Otra ilustración: en octubre, los titulares anunciaron con
fanfarrias la liberación de Gilad Shalit, el soldado Israel capturado por
Hamas. El artículo de The New York Times Magazine se dedicó al sufrimiento de
su familia. Shalit fue liberado a cambio de cientos de nogentes, de quienes
supimos muy poco, aparte del sobrio debate respecto de si su liberación
perjudicaría o no a Israel.
Tampoco supimos nada de los cientos de otros detenidos en
prisiones israelíes durante largos periodos sin haber sido acusados
formalmente. Entre esos prisioneros anónimos están los hermanos Osama y Mustafa
Abu Muamar, civiles secuestrados por las fuerzas israelíes que atacaron Gaza el
24 de junio de 2006, al día siguiente de que Shalit fuera capturado. Los
hermanos estaban desaparecidos en el sistema penitenciario israelí.
Al margen de lo que pensemos de capturar a un soldado de un
ejército que nos ataca, secuestrar civiles es un delito mucho más grave.
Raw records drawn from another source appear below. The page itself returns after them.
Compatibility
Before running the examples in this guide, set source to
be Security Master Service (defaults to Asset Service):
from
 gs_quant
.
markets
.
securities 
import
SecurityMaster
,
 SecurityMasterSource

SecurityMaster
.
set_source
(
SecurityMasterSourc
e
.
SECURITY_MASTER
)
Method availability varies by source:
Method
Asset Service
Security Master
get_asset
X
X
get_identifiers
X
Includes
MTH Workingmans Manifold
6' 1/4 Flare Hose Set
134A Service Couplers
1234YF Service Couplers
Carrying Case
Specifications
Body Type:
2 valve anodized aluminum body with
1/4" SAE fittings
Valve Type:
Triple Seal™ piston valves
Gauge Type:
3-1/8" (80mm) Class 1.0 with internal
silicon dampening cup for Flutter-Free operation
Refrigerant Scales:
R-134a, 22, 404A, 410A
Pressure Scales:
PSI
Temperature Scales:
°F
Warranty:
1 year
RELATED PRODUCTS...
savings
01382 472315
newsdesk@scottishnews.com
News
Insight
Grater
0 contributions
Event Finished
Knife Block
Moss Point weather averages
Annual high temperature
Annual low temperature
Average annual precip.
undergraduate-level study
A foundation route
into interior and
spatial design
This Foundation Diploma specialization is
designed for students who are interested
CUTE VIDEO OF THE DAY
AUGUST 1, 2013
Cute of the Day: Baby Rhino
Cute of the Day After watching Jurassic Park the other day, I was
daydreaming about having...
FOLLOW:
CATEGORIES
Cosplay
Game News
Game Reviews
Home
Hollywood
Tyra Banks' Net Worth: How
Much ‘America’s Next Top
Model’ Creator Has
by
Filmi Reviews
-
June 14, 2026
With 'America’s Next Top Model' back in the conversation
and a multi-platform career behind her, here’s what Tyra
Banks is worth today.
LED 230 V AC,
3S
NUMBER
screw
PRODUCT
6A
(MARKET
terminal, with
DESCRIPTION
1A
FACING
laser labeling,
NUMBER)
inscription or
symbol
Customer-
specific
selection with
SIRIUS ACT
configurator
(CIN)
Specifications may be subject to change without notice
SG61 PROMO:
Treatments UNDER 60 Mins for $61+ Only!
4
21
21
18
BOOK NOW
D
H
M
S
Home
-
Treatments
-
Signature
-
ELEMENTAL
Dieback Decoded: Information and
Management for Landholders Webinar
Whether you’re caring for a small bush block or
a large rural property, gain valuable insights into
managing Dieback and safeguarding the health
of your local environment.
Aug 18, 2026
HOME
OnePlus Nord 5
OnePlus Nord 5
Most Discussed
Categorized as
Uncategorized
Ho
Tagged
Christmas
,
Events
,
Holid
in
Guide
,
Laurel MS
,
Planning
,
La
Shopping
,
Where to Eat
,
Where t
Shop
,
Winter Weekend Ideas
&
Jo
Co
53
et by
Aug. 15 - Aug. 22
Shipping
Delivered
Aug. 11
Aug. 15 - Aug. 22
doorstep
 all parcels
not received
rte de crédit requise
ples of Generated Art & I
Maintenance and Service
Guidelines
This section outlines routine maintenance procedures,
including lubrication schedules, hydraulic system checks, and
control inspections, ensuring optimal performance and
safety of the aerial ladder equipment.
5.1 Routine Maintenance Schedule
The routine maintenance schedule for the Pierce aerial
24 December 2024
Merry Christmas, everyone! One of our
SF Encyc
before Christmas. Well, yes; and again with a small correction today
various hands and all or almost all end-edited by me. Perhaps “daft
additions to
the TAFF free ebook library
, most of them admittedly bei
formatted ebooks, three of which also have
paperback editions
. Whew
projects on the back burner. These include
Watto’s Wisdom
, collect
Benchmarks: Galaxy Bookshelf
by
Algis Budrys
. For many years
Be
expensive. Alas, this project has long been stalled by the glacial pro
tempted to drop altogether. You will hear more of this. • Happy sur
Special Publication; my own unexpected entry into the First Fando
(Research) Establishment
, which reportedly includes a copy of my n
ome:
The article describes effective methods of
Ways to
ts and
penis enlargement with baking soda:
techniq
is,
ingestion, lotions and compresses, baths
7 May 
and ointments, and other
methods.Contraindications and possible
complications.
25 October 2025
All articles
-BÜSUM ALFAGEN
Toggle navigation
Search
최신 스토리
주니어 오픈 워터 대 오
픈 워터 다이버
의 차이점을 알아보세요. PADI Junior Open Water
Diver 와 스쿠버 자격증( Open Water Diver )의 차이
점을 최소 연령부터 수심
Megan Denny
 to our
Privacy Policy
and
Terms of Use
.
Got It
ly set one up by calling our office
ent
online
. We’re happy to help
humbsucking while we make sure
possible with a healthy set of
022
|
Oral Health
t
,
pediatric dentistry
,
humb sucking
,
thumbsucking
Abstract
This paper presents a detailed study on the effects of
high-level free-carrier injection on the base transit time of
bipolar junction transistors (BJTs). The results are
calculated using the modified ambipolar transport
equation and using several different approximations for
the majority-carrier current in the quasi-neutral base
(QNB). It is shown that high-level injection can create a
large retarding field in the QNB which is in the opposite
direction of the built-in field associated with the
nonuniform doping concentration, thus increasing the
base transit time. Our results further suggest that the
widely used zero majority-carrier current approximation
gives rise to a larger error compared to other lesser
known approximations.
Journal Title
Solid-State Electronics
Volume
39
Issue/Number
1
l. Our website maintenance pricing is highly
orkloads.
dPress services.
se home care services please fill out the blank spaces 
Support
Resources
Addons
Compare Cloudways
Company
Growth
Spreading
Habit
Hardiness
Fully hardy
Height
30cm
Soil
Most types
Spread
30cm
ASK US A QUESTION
A
menos, claro, que esos civiles sean simples nogentes. Ciertamente, esos delitos
no se comparan con muchos otros, por ejemplo, con los crecientes ataques a
ciudadanos israelíes beduinos, que viven en el Neguev, en el sur del país. Los
beduinos israelíes están siendo expulsados conforme a un nuevo programa,
destinado a destruir decenas de aldeas beduinas, a las que habían sido
trasladados anteriormente. Por razones benignas, por supuesto. El gabinete
israelí explicó que se crearían ahí 10 asentamientos judíos para atraer nueva
población al Neguev. Es decir, para remplazar nogentes con gente legítima.
¿Quién puede ponerle alguna objeción a eso?
Esa extraña especie de nogentes puede encontrarse en todas
partes, incluso en Estados Unidos: en las prisiones que son un escándalo
internacional, en los comedores públicos, en los deteriorados barrios bajos.
Pero los ejemplos son engañosos. La población mundial en su conjunto vacila al
borde de un agujero negro.
Tenemos recordatorios cotidianos, incluso de incidentes muy
pequeños. Por ejemplo, el mes pasado, cuando los republicanos de la Cámara de
Representantes estadunidense bloquearon una reorganización, prácticamente sin
costo, para investigar las causas de los extremos climatológicos de 2011 y
proporcionar mejores previsiones.
Los republicanos temieron que eso fuera la punta de lanza de
la propaganda del calentamiento global, un no problema según el catecismo
recitado por los aspirantes a la nominación de lo que hace años era un
auténtico partido político.
¡Qué pobre y triste especie!
* Chomsky es profesor emérito de lingüística y filosofía en
el Instituto de Tecnología de Massachusetts, en Cambridge, Massachusetts.